UE Fundamentals of probalistic data mining

Degrees incorporating this pedagocial element :

Description

This lecture introduces fundamental concepts and associated numerical methods in model-based clustering, classification and models with latent structure. These approaches are particularly relevant to model random vectors, sequences or graphs, to account for data heterogeneity, and to present general principles in statistical modelling. The following topics are addressed:

  • Principles of probabilistic data mining and generative models; models with latent variables
  • Probabilistic graphical models
  • Mixture models and clustering
  • PCA and probabilistic PCA
  • Nonparametric density estimation
  • Generative models for series and graphs : hidden Markov models

Evaluation :

2-hours written exam (E1) and two reports on practicals or research work (P).The final mark in session 1 is obtained as 0.4E1+0.6P. The final mark in session 2 is obtained as E2 (a 2nd session written exam only).

Prerequisites

Fundamental principles in probability theory (conditioning) and statistics (maximum likelihood estimator and its usual asymptotic properties).

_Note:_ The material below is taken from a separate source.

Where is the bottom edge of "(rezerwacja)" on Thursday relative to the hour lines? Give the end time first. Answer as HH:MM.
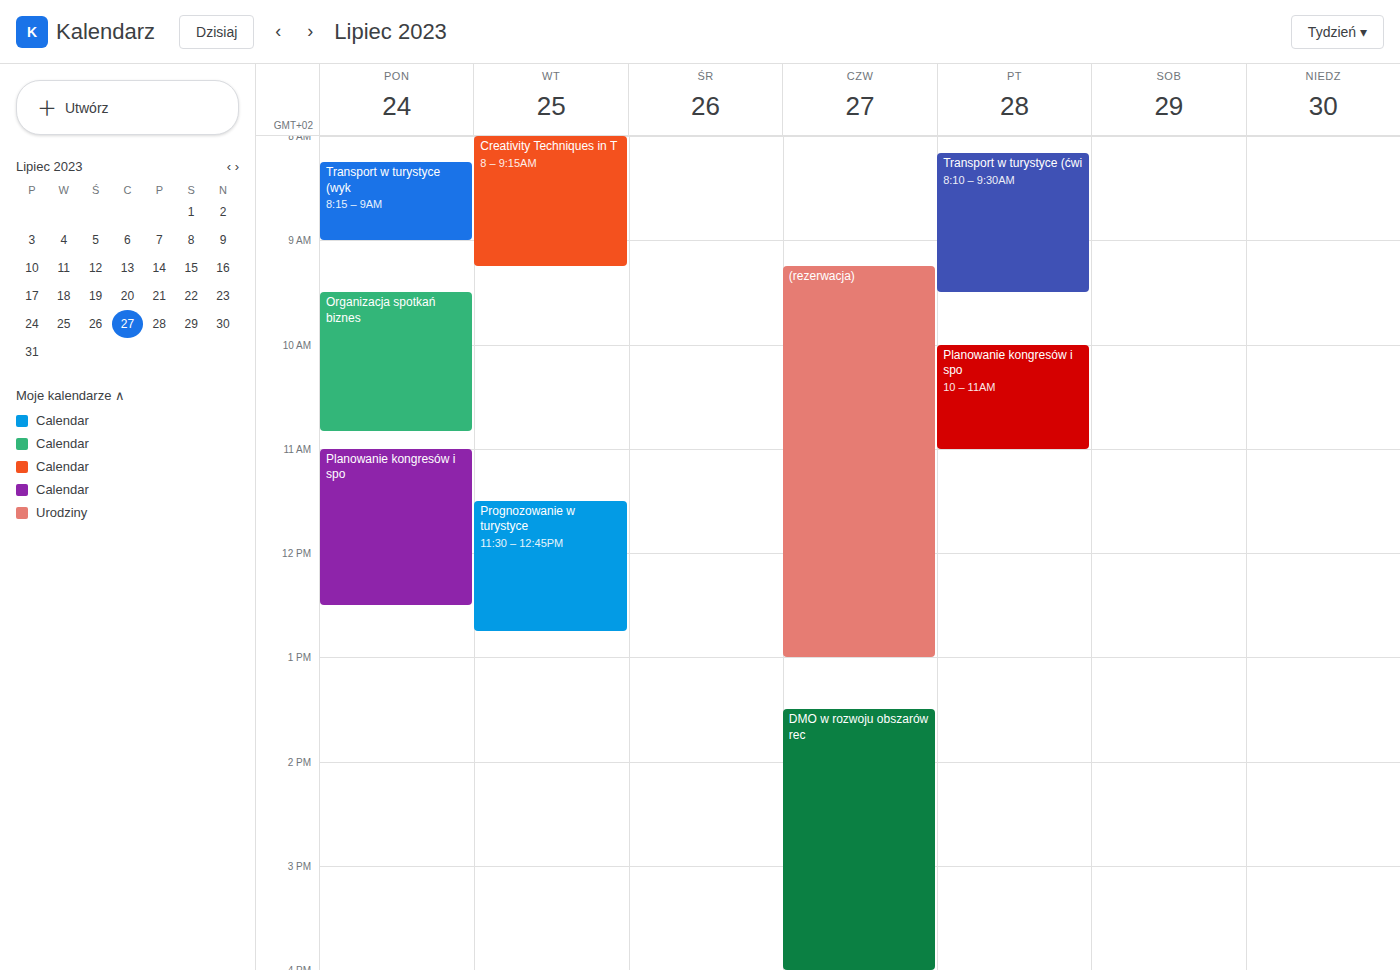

Constrained optimization, Lagrange multipliers.

Targeted skills

At the end of the course, the student will be able to perform model-based clustering, analysis and segmentation of time-series with hidden Markov models, build a graphical model associated with a given distribution and represent numerical multivariate data with missing coordinates into planes.

Bibliography

Lauritzen, S.L. Graphical Models. Clarendon Press, Oxford, United Kingdom, 1996.

Koller, D. and Friedman, N. Probabilistic graphical models: principles and techniques. MIT press, 2009.

Bishop, Christopher M. Pattern Recognition and Machine Learning. Springer Verlag, 2006.